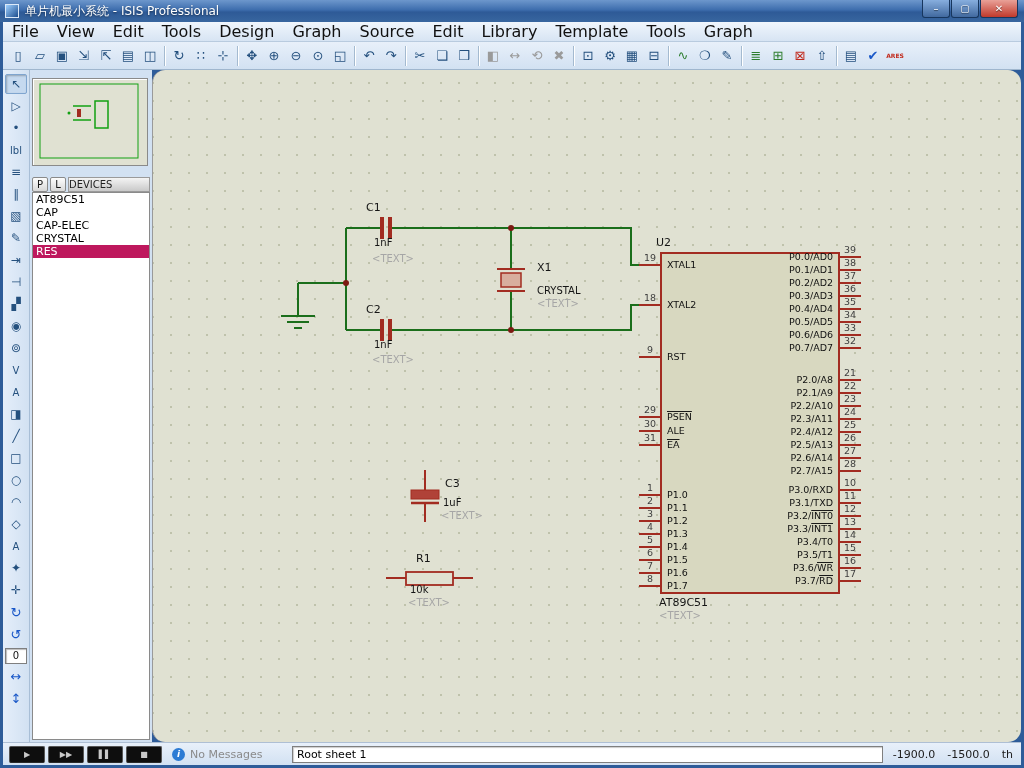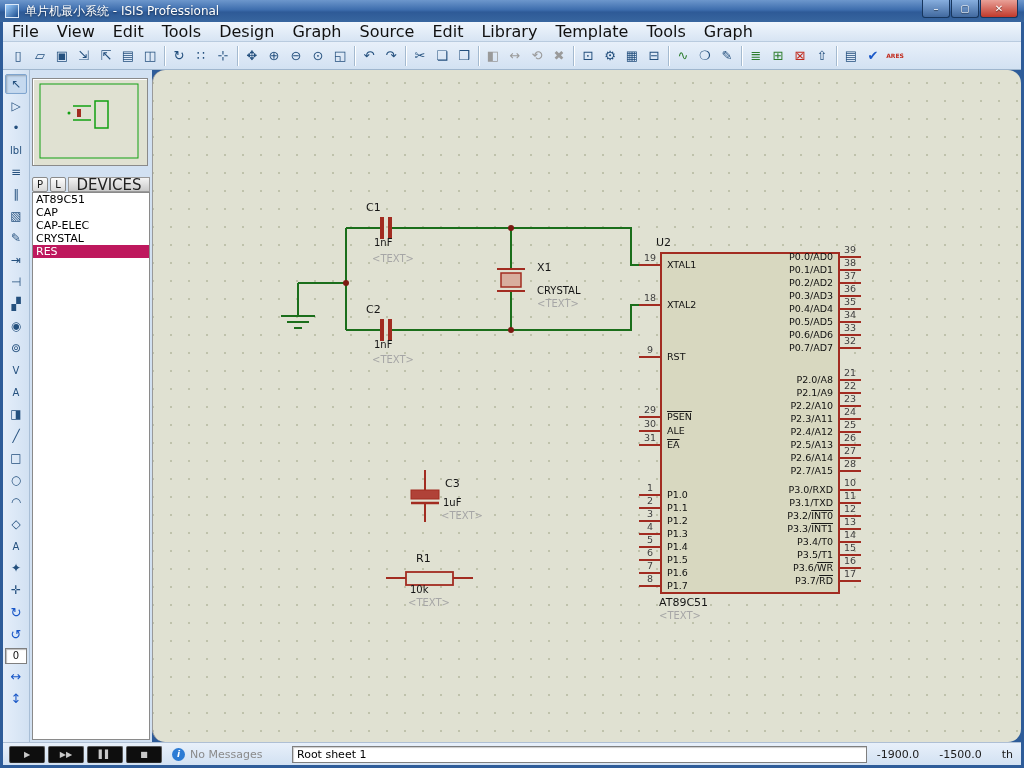--- a/index.html
+++ b/index.html
@@ -47,21 +47,21 @@
     box-shadow:inset 1px 1px 1px #bbb; font-size:10px; color:#111; text-align:center; line-height:14px; margin:2px 0; }
 
   
   .sidepanel { position:absolute; top:70px; left:30px; width:122px; bottom:26px;
     background:#d2e1f2; display:flex; flex-direction:column; }
   .overview { margin:8px 4px 10px 2px; height:88px; background:#e0e1d2;
     border:1px solid #8a8a8a; box-shadow:inset 1px 1px 0 #fff; }
   .pick-row { display:flex; align-items:center; margin:0 2px 0 2px; height:16px; }
   .pl-btn { width:16px; height:15px; font-size:10px; line-height:13px; text-align:center; color:#111;
     background:linear-gradient(#fdfdfd,#d8d8d8); border:1px solid #8a8a8a; border-radius:2px; margin-right:2px; }
-  .dev-header { flex:1; height:15px; font-size:15px; color:#222; text-align:center; line-height:14px;
+  .dev-header { flex:1; height:15px; font-size:10px; color:#222; text-align:left; line-height:14px;
     background:linear-gradient(#f4f4f4,#c9c9c9); border:1px solid #9a9a9a; }
   .dev-list { flex:1; margin:0 2px 2px 2px; background:#fff; border:1px solid #8a8a8a; overflow:hidden;
     font-size:11px; color:#000; }
   .dev-row { height:13px; line-height:13px; padding-left:3px; white-space:nowrap; }
   .dev-row.sel { background:#be185d; color:#fff; }
 
   
   .canvas { position:absolute; top:70px; left:152px; right:3px; bottom:26px;
     background-color:#e0e1d2;
     background-image:radial-gradient(circle,#bfc2ab 1px, rgba(0,0,0,0) 1.2px);
@@ -80,21 +80,21 @@
     background:linear-gradient(#e8f0fa,#d2e1f2); border-top:1px solid #aebfd4;
     display:flex; align-items:center; font-size:11px; color:#333; }
   .sim-group { display:flex; gap:3px; margin:0 10px 0 6px; }
   .sim-btn { width:36px; height:17px; background:#0e0e0e; border:1px solid #555; border-bottom-color:#2a2a2a;
     color:#c9c9c9; font-size:8px; display:flex; align-items:center; justify-content:center; border-radius:2px; }
   .msg-area { display:flex; align-items:center; gap:5px; width:110px; color:#8a8a8a; }
   .info-icon { width:13px; height:13px; border-radius:50%; background:#2c7bd4; color:#fff; font-size:9px;
     font-weight:bold; text-align:center; line-height:13px; font-style:italic; }
   .sheet-field { flex:1; height:17px; margin:4px 10px; background:#fff; border:1px solid #7f7f7f;
     box-shadow:inset 1px 1px 1px #ccc; color:#000; padding:1px 4px; line-height:14px; }
-  .coords { display:flex; gap:20px; margin-right:8px; color:#1b1b1b; white-space:nowrap; }
+  .coords { display:flex; gap:12px; margin-right:8px; color:#1b1b1b; white-space:nowrap; }
 </style>
 </head>
 <body>
 
 <div class="window">
 
   <div class="titlebar">
     <div class="app-icon"></div>
     <div class="title-text">单片机最小系统 - ISIS Professional</div>
     <div class="win-controls">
####################
Exercise brief -
Within the listing above, filter for lines holding the string "right" and copy each one.

Solution for this problem -
     background:linear-gradient(#fdfdfd,#d8d8d8); border:1px solid #8a8a8a; border-radius:2px; margin-right:2px; }
   .canvas { position:absolute; top:70px; left:152px; right:3px; bottom:26px;
-  .coords { display:flex; gap:20px; margin-right:8px; color:#1b1b1b; white-space:nowrap; }
+  .coords { display:flex; gap:12px; margin-right:8px; color:#1b1b1b; white-space:nowrap; }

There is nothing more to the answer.